Does anyone ever find that real estate investing is overly simplistic, a bit elementary. Slap a 3% market/expense/rent growth rate, pull a sometimes arbitrary list of lease and sale comps, +50-75 bps on exit cap (or -50-75 bps depending on fund strategy), claim a YoC of x% on a capex project based on the resulting guestimated rent increase, etc.... You could probably go on for days with some of these more arbitrary assumptions.
It seems like there should be a better way, and the emotional pull of an interesting/fun property, or bonus compensation based on acquisition volume seems it would muddy the waters, making it difficult to hit what are sometime excessively optimistic goals.
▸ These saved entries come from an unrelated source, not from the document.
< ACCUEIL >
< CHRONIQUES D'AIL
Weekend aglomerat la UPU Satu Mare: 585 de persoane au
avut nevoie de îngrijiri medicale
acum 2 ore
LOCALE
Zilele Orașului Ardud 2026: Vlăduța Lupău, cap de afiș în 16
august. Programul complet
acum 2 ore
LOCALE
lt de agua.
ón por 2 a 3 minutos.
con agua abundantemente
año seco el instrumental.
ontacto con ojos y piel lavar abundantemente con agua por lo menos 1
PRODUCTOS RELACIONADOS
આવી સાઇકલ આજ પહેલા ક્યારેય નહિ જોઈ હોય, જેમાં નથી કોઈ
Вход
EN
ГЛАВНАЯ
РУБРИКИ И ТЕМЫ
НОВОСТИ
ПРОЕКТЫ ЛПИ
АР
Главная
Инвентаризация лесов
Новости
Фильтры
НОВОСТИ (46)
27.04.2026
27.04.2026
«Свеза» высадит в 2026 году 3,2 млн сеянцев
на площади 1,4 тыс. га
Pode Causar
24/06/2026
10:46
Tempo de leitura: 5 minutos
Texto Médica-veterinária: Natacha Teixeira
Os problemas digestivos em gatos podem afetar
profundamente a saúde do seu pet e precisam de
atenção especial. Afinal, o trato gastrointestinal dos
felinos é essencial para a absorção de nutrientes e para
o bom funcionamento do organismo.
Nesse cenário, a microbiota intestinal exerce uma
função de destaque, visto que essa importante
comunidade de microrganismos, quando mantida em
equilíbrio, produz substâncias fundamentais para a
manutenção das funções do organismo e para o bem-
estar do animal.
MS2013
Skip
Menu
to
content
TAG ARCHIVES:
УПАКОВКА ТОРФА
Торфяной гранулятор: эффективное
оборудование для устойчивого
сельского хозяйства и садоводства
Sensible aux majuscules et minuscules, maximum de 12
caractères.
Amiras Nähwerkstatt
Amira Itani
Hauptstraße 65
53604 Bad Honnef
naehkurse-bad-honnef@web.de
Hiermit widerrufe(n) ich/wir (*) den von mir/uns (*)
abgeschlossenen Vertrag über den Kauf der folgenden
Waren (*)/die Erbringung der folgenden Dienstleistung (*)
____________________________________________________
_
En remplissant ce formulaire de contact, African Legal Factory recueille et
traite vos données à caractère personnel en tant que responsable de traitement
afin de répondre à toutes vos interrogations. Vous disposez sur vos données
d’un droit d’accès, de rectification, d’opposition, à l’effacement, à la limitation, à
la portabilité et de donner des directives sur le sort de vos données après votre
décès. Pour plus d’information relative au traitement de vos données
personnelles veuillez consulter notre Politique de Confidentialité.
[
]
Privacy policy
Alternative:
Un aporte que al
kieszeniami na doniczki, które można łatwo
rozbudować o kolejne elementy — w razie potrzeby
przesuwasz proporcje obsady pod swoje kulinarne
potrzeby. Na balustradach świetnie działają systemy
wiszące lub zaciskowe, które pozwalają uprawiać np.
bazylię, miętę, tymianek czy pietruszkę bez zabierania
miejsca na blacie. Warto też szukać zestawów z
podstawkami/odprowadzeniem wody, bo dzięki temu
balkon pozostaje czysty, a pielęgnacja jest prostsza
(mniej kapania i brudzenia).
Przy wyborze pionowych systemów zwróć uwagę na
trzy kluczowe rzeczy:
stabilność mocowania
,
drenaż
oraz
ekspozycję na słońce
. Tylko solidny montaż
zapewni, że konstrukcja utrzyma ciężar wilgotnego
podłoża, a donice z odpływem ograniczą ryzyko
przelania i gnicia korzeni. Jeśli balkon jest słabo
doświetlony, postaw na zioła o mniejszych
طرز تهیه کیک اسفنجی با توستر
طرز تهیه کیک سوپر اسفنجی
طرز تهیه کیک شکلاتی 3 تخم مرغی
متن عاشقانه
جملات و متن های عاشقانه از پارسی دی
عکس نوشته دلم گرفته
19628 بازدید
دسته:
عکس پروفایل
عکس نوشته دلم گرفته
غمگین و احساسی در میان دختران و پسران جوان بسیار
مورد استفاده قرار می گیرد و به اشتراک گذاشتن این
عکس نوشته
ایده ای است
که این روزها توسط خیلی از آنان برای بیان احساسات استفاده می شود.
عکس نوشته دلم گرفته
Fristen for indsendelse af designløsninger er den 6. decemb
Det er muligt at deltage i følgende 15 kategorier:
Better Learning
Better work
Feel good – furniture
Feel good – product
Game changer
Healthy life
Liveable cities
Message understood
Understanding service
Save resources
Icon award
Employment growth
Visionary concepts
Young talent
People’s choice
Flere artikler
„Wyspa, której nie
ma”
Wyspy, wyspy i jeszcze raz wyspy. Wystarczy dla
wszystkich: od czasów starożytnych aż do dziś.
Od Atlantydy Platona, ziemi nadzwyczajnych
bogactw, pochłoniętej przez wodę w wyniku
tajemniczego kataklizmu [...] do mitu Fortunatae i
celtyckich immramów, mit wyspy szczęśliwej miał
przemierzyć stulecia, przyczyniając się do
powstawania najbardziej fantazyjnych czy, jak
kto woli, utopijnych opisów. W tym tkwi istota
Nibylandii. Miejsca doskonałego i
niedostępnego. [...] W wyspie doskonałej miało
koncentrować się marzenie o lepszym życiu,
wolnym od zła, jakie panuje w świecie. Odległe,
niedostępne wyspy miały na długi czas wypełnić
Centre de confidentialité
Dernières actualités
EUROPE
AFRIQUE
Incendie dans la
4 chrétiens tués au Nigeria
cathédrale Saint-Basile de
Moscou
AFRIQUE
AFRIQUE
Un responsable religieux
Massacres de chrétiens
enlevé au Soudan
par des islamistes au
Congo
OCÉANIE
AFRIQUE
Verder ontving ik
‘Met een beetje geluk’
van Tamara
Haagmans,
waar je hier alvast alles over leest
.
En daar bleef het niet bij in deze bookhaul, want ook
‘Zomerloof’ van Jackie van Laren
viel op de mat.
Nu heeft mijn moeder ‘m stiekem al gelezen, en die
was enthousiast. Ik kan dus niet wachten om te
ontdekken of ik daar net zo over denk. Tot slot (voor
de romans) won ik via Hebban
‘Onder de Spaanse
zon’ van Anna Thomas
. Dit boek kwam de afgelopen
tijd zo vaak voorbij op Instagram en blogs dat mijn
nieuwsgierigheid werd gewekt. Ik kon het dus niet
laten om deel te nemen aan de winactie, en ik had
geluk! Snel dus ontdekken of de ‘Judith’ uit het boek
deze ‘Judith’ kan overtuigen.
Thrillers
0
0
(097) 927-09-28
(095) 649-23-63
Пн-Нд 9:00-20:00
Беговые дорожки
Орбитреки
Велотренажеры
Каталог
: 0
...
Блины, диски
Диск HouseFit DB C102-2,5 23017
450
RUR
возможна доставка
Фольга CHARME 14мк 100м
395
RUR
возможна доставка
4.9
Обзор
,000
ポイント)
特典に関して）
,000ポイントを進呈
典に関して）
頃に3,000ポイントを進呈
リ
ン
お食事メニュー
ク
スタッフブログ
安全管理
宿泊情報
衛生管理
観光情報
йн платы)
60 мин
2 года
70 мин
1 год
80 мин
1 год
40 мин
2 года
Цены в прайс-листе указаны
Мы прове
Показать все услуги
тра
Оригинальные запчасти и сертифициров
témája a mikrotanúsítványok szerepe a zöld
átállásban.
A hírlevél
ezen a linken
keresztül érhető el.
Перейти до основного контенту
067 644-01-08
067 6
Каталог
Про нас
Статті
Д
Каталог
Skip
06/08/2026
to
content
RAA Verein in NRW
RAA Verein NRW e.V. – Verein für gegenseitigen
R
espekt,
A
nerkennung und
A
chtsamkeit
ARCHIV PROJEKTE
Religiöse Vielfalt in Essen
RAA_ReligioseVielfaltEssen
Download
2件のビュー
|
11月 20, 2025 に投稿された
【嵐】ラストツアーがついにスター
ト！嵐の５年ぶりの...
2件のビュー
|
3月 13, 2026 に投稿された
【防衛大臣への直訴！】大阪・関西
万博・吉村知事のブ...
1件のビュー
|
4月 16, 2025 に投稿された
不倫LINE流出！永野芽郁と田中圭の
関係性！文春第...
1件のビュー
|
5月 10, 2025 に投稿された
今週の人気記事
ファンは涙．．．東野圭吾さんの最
At what point does the industry change, adapt to the world of data and advanced analytics that we live in, implementing predictive analytics, modern portfolio theory, machine learning for data analysis? Are there any firms currently taking an abnormally research weighted approach to their strategy? It seems like there should be a better way about this, but none (at least publicly) are touting any advanced research driven strategies.
If any of you know of firms doing this, or experienced strategies involving this, would love to hear about them.
I think this depends entirely on what specific discipline within real estate you are talking about. For acquisition of an existing operating property, sure...there is enough data available to pinpoint where certain line items will trend in the future.
Not really the case for development. There are so many hundreds of changing variables in a development project that getting into this level of granularity is a total circle jerk that is a waste of time. Provided you are in the ballpark on your cost and income/expense assumptions, that should give you a decent barometer for whether a project will be successful...beyond that, hardcore data analytics isn't going to tell you how fast your project will get entitled, what contractors will bid on your job based on how full their pipeline is, etc.